Excerpts from a dataset
:::

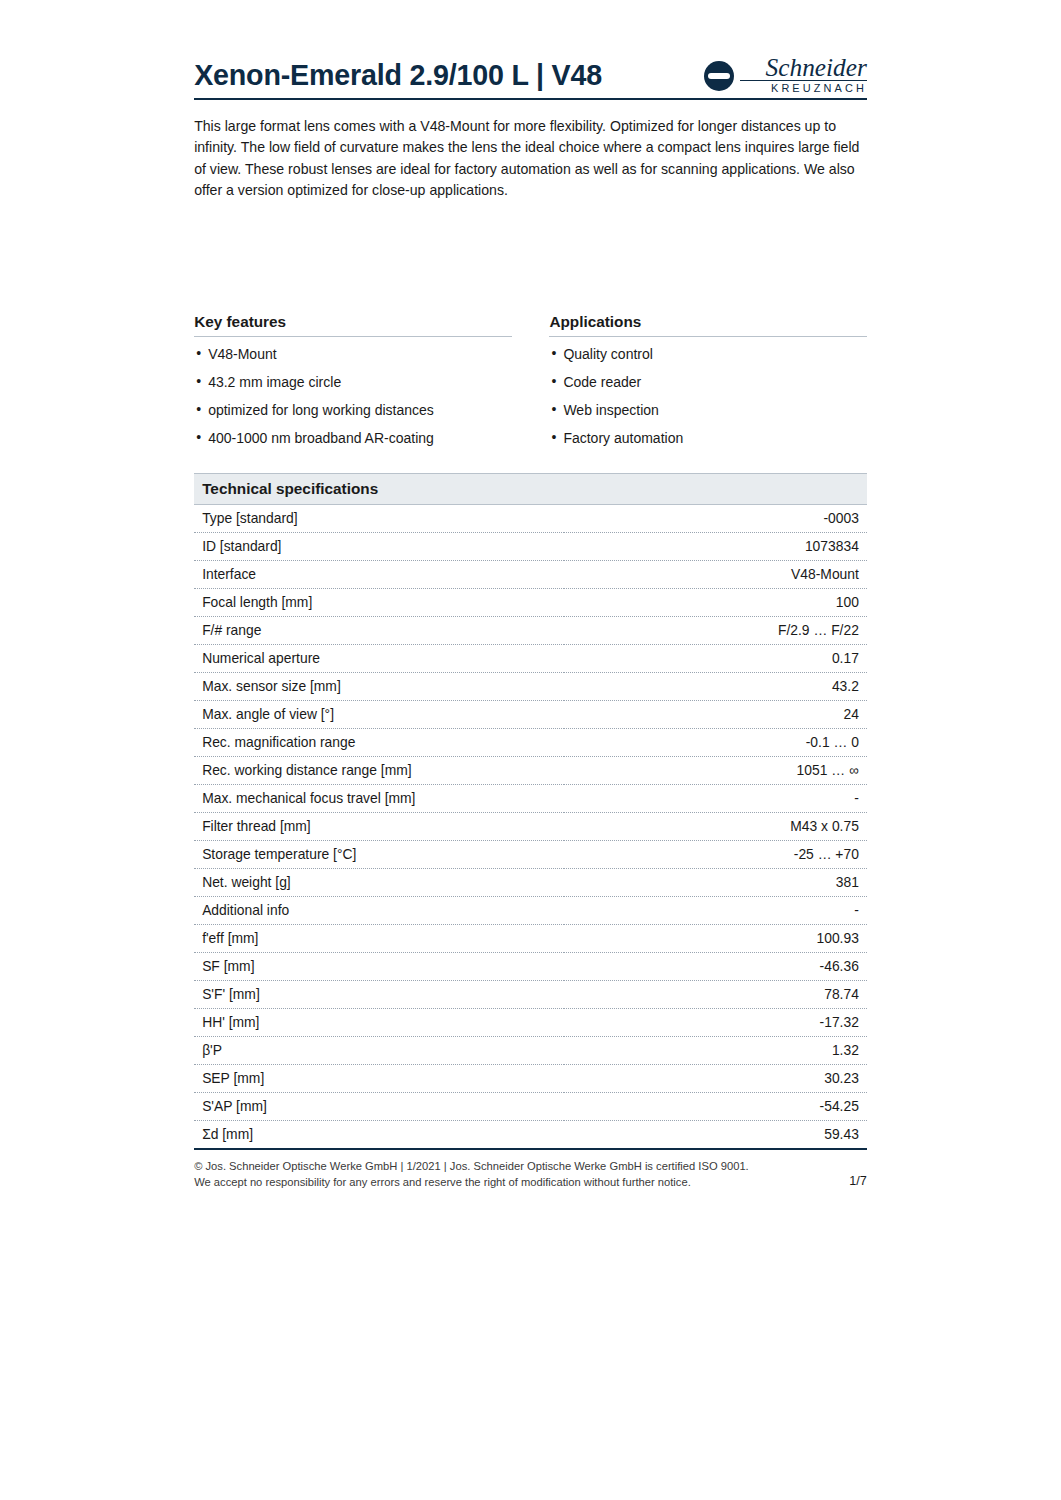Xenon-Emerald 2.9/100 L | V48
Schneider KREUZNACH
This large format lens comes with a V48-Mount for more flexibility. Optimized for longer distances up to infinity. The low field of curvature makes the lens the ideal choice where a compact lens inquires large field of view. These robust lenses are ideal for factory automation as well as for scanning applications. We also offer a version optimized for close-up applications.
Key features
V48-Mount
43.2 mm image circle
optimized for long working distances
400-1000 nm broadband AR-coating
Applications
Quality control
Code reader
Web inspection
Factory automation
Technical specifications
| Type [standard] | -0003 |
| ID [standard] | 1073834 |
| Interface | V48-Mount |
| Focal length [mm] | 100 |
| F/# range | F/2.9 … F/22 |
| Numerical aperture | 0.17 |
| Max. sensor size [mm] | 43.2 |
| Max. angle of view [°] | 24 |
| Rec. magnification range | -0.1 … 0 |
| Rec. working distance range [mm] | 1051 … ∞ |
| Max. mechanical focus travel [mm] | - |
| Filter thread [mm] | M43 x 0.75 |
| Storage temperature [°C] | -25 … +70 |
| Net. weight [g] | 381 |
| Additional info | - |
| f'eff [mm] | 100.93 |
| SF [mm] | -46.36 |
| S'F' [mm] | 78.74 |
| HH' [mm] | -17.32 |
| β'P | 1.32 |
| SEP [mm] | 30.23 |
| S'AP [mm] | -54.25 |
| Σd [mm] | 59.43 |
© Jos. Schneider Optische Werke GmbH | 1/2021 | Jos. Schneider Optische Werke GmbH is certified ISO 9001.
We accept no responsibility for any errors and reserve the right of modification without further notice.
1/7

:::

▶ **ABOUT THIS TASK**
Restate exactly, and only, every line from the one that contains "certified ISO 9001." through the last line of the records.

▶ **TASK OUTPUT**
© Jos. Schneider Optische Werke GmbH | 1/2021 | Jos. Schneider Optische Werke GmbH is certified ISO 9001.
We accept no responsibility for any errors and reserve the right of modification without further notice.
1/7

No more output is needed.